O CEO da Frigol, Luciano Pascon, afirmou que a empresa busca reduzir a diferença em relação ao terceiro colocado no mercado brasileiro de carne bovina. A ampliação das vendas para a China, que é o maior importador de carne bovina do Brasil, será um dos pilares dessa estratégia.
A China, que representa quase metade das exportações de carne do Brasil, impôs uma tarifa adicional de 55% para exportações fora de uma cota de pouco mais de 1 milhão de toneladas. Essa situação tem influenciado as decisões no mercado nacional em 2026.
““Foram várias variáveis que nos fizeram ir por esse caminho. Uma delas foi essa (a cota da China), mas não só essa”, disse Pascon.”
Os acordos com a DistriBoi e a RioBeef, que possuem unidades habilitadas para exportar à China, permitirão à Frigol manter o crescimento nos embarques para o país asiático.
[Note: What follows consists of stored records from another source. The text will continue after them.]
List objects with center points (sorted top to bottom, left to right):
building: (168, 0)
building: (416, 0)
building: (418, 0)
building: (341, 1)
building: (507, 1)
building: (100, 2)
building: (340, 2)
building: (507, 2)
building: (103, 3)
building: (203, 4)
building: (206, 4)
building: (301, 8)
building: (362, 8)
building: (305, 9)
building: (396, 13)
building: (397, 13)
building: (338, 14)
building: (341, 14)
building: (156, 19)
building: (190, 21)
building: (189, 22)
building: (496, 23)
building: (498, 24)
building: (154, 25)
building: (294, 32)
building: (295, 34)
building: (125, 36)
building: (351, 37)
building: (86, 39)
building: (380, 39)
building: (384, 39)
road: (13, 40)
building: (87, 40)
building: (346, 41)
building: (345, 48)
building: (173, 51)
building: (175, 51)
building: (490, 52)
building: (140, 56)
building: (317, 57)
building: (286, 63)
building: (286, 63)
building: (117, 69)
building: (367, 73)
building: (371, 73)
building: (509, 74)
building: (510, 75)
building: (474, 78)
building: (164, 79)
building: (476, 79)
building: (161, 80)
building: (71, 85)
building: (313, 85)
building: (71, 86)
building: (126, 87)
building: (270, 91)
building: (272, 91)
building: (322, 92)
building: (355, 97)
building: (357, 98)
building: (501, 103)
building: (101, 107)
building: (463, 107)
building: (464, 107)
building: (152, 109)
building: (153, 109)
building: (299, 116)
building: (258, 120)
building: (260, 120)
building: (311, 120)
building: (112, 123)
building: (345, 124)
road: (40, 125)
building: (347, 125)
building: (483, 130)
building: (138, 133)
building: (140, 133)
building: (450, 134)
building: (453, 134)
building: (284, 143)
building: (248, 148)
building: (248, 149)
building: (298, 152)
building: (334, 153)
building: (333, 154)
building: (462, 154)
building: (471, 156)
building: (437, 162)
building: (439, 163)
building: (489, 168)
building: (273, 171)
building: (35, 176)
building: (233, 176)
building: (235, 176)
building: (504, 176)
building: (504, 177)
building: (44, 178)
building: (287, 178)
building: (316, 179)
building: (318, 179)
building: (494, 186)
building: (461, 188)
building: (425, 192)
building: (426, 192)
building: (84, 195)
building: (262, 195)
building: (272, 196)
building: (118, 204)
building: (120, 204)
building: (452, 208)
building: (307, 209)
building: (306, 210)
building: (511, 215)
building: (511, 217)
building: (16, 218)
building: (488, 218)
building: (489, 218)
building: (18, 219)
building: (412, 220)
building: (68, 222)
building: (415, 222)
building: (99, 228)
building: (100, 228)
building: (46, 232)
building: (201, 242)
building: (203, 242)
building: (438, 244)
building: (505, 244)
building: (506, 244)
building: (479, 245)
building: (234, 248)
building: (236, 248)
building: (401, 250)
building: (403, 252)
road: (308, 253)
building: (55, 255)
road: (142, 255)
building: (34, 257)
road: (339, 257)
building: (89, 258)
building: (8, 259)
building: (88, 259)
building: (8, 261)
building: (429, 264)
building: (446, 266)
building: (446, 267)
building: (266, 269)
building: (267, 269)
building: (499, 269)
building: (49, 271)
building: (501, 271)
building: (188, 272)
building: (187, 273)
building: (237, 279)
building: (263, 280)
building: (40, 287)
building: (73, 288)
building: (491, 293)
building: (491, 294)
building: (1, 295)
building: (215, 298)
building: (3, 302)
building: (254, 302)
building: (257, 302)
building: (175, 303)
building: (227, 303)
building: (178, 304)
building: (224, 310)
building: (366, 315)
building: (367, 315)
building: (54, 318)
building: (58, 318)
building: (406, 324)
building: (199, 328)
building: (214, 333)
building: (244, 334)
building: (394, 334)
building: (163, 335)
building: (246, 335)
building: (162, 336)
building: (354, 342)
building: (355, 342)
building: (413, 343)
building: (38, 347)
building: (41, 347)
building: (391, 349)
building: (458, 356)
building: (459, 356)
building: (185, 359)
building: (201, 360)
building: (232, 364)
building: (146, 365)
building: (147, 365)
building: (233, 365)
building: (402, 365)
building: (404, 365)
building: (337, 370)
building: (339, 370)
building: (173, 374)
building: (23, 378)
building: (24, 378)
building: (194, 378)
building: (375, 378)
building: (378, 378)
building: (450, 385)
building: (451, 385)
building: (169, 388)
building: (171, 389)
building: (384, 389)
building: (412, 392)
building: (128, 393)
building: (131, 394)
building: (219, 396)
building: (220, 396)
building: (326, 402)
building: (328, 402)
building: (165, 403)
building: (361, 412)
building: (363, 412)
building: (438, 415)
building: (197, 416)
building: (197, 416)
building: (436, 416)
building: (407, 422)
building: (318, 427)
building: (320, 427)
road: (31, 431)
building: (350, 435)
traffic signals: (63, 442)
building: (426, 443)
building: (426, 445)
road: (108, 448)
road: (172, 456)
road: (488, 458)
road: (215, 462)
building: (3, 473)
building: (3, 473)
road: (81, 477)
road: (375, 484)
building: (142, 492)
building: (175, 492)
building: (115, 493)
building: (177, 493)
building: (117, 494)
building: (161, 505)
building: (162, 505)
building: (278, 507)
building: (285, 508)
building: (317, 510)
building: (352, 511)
Pascon destacou que a pecuária de Rondônia é “muito estruturada” e possui um alto índice de produtividade, o que contribui para a expansão no mercado interno.
Os acordos com as duas companhias permitirão que a Frigol aumente os abates de 650 mil cabeças em 2025 para mais de 1 milhão em 2026. A Frigol será responsável pela compra dos animais e pela comercialização dos produtos, enquanto a DistriBoi e a RioBeef realizarão o abate e o processamento.
Pascon também mencionou que a Frigol ficará cerca de 500 mil cabeças/ano abaixo do terceiro colocado, a MBRF, em um mercado que inclui outras grandes empresas como Minerva e JBS. Para suportar esse crescimento, a Frigol planeja emitir um Certificado de Recebíveis do Agronegócio (CRA) de R$ 250 milhões.
O CEO projeta que a receita da Frigol se aproximará de R$ 7 bilhões em 2026, um aumento em relação ao faturamento bruto de R$ 4,5 bilhões em 2025. Em 2025, as exportações representaram 56% do faturamento da empresa, com a China como principal destino.
““A continuidade da guerra no Oriente Médio não é um fator muito preocupante para exportação de carne bovina do Brasil”, afirmou Pascon.”